「Flash Game Festival'05」感想・その3(「鋭華 ― e i k a ―」「ギコヴァリアリビジョン」「閃光魔法少女カルタン〜とげとげ森のおばけ〜」)(ネタバレ注意!)

開催中の同イベントに発表されたFlash作品の感想です。感想を書いてる奴は基本的にゲームが下手糞なので、クリアできなかった作品もあるのですが、その点はご了承ください。
このエントリーは前々回のエントリー前回のエントリーの続編になります。

ジャンルには「アクションゲーム」とありますが、内容は全くアクション然としておらず、パズルゲームとシューティングゲームを組み合わせて二次元的に展開させたような独特のゲームシステムを持った作品です。

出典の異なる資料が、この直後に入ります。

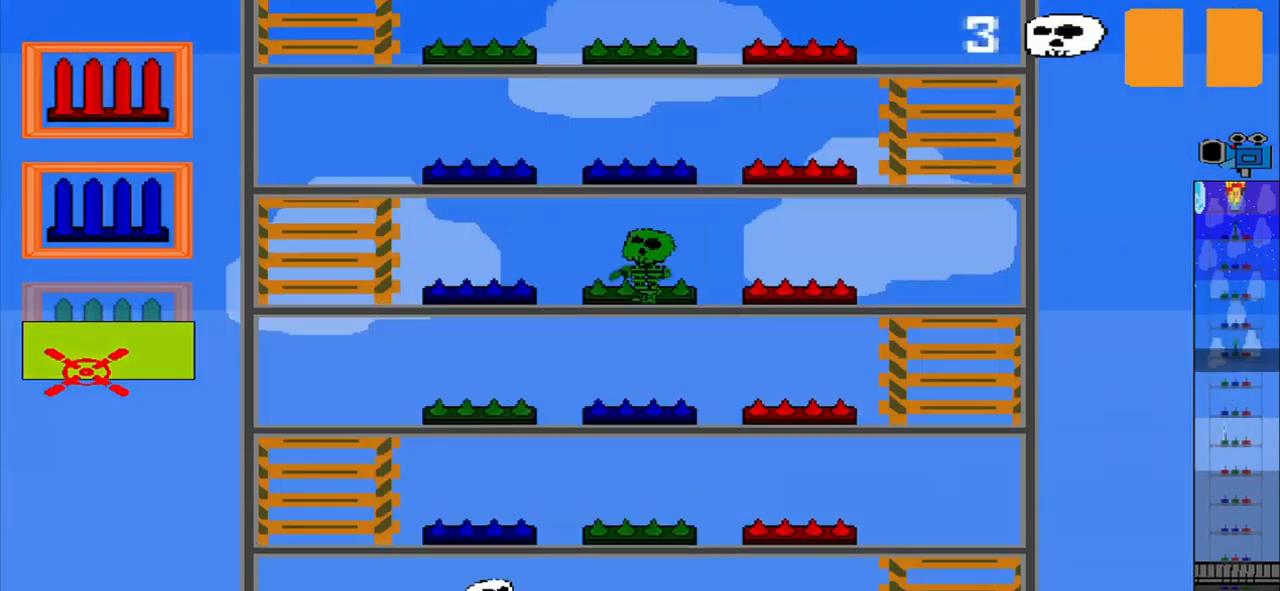
{"buttons": [], "left_stick": "up", "events": [[458, "left_stick", "up"]]}
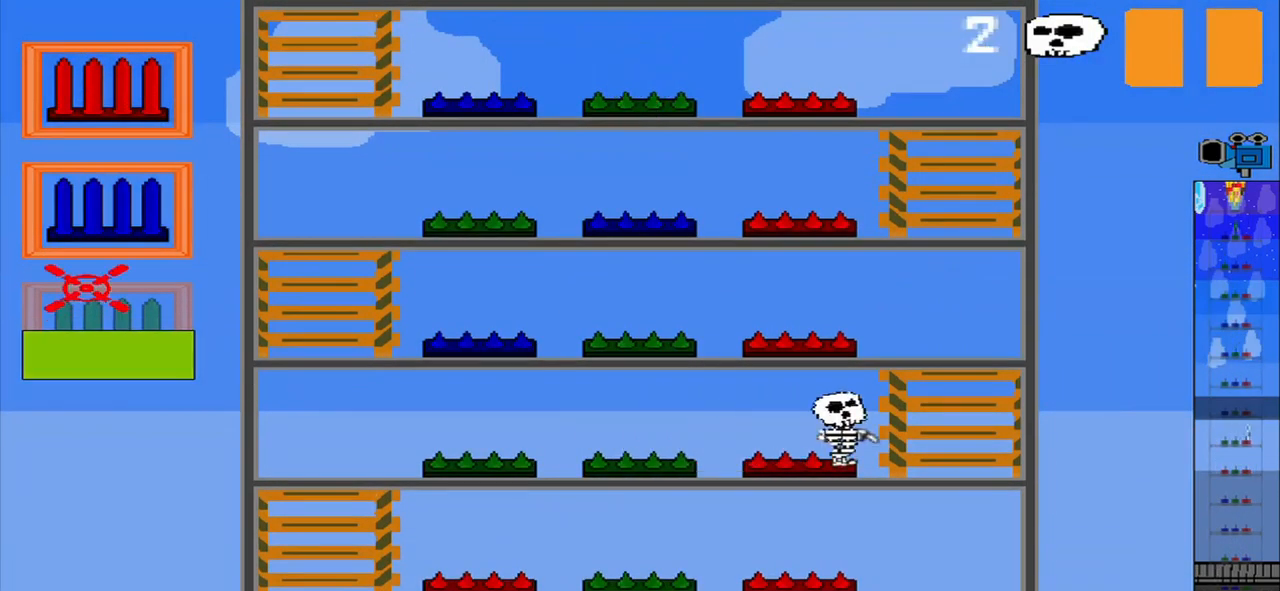
{"buttons": [], "left_stick": "center", "events": [[167, "CROSS", "down"], [292, "CROSS", "up"], [333, "left_stick", "center"], [458, "left_stick", "up"], [541, "left_stick", "center"]]}
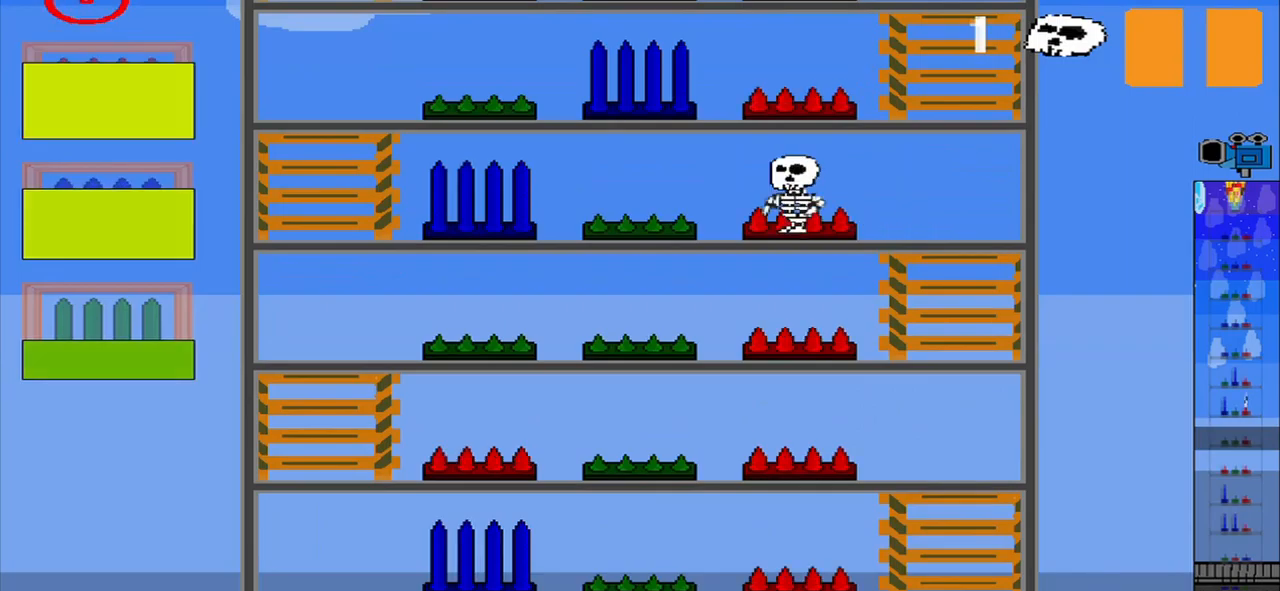
{"buttons": [], "left_stick": "center", "events": []}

スコアセーブ機能を実装、やりこめばやりこむほど自機がパワーアップしてクリアが容易になるという設定がプレイヤーを虜にする中毒性を醸し出していて秀逸ですし、プログラム自体も非常に完成度が高いです。それぞれ一長一短を備えた武器を選択し、知略と謀略を駆使して各ステージを攻略していくクリアメソッドは、無機質なデザインと相まった作品の近未来的なフォルムと併せてクールでスマートなものに仕上がっています。ディスプレイ上に表示された高性能レーダーのようなゲーム画面を見つめる静かな興奮は、家庭用ゲームではなかなか味わえない類のそれといえるかも知れません。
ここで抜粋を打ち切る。